Conference Dates

October 18-21, 2015


Engineering characterisation is essential for efficient and knowledge-led process development in biomanufacturing and to underpin the adoption of single-use technologies [1]. Despite diverse applications of rocked bag bioreactors, there is currently little understanding of the fundamental determinants of fluid mixing and mass transfer, which are important for mammalian cell culture.

In this work, a flexible single-use rocked bag bioreactor system has been fully evaluated in terms of volumetric oxygen mass transfer coefficient (kLa), CO2 stripping rate and liquid phase mixing time (tm) at 10, 20 and 50L scale. Five inputs were identified as potentially affecting gas transfer and mixing characteristics: rocking rate, rocking angle, fill volume, rocking acceleration and air flow rate. Based on this engineering characterisation, industrially relevant fed-batch GS-CHO cell cultures were conducted to demonstrate the effects of these parameters on cell growth, productivity and metabolite profiles.

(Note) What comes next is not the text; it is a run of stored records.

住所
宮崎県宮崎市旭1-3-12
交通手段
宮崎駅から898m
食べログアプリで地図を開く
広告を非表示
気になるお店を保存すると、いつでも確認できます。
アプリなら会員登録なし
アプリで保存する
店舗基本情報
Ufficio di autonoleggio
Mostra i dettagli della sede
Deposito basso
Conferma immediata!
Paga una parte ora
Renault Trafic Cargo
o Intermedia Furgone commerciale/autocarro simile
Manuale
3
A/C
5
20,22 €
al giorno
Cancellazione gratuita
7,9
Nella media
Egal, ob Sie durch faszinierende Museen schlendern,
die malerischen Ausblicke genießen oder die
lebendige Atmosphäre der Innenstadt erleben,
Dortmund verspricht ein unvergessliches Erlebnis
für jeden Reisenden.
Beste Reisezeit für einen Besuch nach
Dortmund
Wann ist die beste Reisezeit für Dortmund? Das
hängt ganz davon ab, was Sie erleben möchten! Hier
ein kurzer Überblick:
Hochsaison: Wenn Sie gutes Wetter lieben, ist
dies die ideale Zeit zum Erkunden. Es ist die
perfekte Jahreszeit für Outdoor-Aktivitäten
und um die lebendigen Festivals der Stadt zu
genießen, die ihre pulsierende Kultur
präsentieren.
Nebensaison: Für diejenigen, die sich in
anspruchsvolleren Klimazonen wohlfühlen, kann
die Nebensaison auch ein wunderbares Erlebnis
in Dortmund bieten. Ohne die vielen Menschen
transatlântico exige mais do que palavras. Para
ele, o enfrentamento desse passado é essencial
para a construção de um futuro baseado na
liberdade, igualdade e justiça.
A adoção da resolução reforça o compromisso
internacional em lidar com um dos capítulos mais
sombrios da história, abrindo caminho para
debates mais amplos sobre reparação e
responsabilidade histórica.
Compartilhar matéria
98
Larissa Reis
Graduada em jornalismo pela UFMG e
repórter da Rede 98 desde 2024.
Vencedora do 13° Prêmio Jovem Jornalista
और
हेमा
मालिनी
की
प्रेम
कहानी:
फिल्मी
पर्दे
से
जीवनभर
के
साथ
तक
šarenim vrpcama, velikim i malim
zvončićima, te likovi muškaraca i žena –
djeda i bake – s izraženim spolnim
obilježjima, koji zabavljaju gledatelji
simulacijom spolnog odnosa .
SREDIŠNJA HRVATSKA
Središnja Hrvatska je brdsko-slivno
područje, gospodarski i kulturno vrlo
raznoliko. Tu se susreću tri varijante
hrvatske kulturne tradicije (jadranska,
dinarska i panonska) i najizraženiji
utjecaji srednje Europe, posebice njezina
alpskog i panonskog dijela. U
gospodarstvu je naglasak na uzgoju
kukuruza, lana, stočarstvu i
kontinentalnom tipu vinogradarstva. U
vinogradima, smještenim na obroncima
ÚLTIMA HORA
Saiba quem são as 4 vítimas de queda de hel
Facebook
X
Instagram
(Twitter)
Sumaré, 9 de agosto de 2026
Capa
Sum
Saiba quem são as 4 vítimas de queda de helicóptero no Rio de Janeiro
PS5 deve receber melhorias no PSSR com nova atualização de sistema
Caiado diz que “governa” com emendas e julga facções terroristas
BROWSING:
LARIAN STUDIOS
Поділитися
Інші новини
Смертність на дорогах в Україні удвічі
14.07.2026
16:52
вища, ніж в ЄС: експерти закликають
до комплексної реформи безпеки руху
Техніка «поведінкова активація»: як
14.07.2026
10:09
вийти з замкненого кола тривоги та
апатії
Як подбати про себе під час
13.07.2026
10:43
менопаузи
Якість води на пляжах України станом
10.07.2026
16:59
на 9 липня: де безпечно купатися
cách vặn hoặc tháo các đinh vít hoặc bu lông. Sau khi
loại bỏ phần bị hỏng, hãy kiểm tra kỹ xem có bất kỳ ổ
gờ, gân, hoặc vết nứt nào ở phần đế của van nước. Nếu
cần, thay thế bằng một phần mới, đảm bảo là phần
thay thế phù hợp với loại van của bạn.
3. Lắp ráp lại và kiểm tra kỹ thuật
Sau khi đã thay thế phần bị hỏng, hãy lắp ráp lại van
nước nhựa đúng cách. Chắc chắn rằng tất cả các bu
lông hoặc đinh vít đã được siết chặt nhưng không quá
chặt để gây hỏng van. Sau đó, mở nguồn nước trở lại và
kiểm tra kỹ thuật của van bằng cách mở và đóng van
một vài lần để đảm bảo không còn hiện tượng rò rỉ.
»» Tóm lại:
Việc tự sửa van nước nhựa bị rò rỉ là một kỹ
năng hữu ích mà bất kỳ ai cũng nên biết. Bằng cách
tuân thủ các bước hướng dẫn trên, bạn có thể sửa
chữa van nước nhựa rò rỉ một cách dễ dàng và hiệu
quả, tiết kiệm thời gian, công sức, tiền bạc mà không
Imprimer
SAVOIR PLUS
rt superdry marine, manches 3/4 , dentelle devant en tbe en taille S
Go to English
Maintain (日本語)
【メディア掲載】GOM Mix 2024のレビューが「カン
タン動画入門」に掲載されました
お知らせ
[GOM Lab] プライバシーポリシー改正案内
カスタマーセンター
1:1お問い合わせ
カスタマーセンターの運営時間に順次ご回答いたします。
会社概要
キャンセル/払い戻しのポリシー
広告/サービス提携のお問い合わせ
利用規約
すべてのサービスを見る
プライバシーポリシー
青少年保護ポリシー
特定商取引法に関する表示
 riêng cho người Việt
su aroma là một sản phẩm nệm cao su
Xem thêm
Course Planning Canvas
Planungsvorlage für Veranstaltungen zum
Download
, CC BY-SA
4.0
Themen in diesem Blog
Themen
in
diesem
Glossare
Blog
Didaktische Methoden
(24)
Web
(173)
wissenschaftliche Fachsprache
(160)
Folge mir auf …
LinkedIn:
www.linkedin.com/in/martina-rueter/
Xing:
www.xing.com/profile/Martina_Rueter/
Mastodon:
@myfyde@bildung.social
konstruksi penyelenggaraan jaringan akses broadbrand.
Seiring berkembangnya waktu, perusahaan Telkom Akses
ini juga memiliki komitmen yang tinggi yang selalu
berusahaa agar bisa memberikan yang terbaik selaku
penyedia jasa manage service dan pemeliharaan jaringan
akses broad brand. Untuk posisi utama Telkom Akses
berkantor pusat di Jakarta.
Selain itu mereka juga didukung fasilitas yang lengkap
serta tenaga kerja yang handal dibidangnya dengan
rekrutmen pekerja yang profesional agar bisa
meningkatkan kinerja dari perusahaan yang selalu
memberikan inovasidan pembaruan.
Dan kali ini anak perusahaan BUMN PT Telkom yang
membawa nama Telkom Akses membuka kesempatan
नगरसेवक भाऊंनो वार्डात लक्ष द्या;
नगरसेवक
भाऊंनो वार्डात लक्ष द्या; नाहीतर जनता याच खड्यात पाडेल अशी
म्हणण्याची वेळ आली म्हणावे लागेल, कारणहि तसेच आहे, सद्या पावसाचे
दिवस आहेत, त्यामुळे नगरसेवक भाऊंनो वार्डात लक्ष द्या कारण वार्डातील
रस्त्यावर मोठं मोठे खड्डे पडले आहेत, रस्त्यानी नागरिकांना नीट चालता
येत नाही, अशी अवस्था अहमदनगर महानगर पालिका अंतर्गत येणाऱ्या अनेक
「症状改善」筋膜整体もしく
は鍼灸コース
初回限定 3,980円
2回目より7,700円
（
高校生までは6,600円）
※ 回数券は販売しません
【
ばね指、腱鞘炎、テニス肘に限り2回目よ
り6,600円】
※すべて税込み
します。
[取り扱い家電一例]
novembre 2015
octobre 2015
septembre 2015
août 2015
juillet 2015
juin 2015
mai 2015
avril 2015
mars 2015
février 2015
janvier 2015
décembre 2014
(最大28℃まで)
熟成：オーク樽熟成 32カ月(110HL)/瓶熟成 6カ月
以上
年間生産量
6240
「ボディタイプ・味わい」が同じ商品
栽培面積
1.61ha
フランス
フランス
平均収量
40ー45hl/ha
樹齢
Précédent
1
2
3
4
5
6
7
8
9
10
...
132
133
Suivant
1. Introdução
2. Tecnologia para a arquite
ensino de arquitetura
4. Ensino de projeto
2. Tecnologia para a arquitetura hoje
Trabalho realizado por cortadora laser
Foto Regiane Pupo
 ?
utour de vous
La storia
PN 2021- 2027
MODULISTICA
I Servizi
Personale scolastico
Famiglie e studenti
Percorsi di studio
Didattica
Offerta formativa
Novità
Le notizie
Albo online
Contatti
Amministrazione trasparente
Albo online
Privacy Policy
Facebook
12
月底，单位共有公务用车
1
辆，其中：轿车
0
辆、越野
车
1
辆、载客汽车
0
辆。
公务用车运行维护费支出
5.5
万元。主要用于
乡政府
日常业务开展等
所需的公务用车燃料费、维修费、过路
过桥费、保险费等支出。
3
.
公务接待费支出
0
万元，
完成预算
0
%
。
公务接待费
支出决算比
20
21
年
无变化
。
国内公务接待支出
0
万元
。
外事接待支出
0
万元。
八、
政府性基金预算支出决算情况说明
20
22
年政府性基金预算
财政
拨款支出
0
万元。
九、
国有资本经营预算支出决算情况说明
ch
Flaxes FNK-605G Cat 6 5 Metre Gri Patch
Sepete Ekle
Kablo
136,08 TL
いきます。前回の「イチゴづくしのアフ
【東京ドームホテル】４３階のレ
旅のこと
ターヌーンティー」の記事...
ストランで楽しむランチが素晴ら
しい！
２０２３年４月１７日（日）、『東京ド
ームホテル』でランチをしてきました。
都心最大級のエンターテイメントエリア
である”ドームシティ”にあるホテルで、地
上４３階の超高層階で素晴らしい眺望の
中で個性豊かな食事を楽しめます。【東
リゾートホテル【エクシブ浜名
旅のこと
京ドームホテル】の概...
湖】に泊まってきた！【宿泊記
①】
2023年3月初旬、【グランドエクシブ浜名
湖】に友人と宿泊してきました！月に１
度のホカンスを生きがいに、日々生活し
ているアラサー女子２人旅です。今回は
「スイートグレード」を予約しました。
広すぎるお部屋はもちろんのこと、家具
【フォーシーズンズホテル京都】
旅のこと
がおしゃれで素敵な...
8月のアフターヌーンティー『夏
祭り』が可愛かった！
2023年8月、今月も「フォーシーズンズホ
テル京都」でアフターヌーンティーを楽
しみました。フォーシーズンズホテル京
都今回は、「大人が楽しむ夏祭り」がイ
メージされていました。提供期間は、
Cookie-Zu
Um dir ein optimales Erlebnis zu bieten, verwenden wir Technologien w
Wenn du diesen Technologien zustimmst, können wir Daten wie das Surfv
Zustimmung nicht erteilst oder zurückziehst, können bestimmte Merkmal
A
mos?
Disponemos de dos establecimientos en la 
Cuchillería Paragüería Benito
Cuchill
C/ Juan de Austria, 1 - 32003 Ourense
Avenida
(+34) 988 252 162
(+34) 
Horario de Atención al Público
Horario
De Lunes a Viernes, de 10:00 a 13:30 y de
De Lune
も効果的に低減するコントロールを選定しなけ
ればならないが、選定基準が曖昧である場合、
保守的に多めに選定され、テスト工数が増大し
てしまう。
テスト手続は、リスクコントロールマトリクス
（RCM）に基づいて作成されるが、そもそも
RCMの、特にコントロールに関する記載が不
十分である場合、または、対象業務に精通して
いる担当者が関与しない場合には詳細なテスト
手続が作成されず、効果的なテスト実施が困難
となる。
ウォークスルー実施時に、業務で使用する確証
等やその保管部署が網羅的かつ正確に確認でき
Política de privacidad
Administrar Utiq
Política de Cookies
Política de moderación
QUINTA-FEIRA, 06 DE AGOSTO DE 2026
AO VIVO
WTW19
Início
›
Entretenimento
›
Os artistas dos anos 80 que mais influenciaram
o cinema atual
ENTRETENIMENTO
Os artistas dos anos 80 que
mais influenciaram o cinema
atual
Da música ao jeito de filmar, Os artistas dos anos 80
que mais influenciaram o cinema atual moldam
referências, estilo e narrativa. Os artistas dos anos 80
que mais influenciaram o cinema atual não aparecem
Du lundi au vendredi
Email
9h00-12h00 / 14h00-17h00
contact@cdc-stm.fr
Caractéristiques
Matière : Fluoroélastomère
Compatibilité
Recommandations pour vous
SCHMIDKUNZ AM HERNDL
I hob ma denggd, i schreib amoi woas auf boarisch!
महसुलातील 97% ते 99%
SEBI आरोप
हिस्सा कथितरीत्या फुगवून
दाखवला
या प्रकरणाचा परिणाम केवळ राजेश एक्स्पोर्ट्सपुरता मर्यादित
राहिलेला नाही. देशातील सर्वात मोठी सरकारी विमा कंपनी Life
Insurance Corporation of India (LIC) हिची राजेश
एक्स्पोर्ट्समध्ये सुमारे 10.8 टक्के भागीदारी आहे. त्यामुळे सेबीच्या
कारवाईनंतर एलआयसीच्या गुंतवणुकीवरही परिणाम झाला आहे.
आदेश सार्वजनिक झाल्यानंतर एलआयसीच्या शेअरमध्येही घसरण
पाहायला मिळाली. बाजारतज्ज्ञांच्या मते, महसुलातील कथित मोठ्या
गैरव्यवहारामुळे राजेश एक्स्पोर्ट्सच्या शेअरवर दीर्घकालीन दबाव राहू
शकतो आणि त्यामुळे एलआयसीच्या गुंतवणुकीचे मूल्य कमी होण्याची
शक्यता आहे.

It was found that oxygen transfer could be an issue for mammalian cell culture at the cell densities reached in industrial fed-batch processes. Within sensible operating ranges for cell culture, the oxygen mass transfer coefficient, kLa, was most sensitive to rocking rate and fill volume (5-fold higher at 25rpm compared to 15rpm). Bubble formation and the presence of a dispersed gas phase was observed at moderate rocking rates and was prevalent at high rocking rate or low fill volume. In terms of scale-up, kLa did not change significantly with a doubling in scale. In contrast, the liquid phase mixing time, tm, approximately doubled. CO2 stripping was largely determined by air flow rate at both 10 and 20L scales but was proportionately slower at 20L scale.

Fed-batch cultures of an industrial GS-CHO cell line producing a whole IgG were subsequently performed in a 10L rocked bags at various rocking rates. It was found that cells cultured at lower rocking rates in the absence of a dispersed gas phase had higher cell specific productivities. These results confirm the importance of kLa with regards to cell growth and antibody production and of CO2 stripping in terms of bioreactor pH control.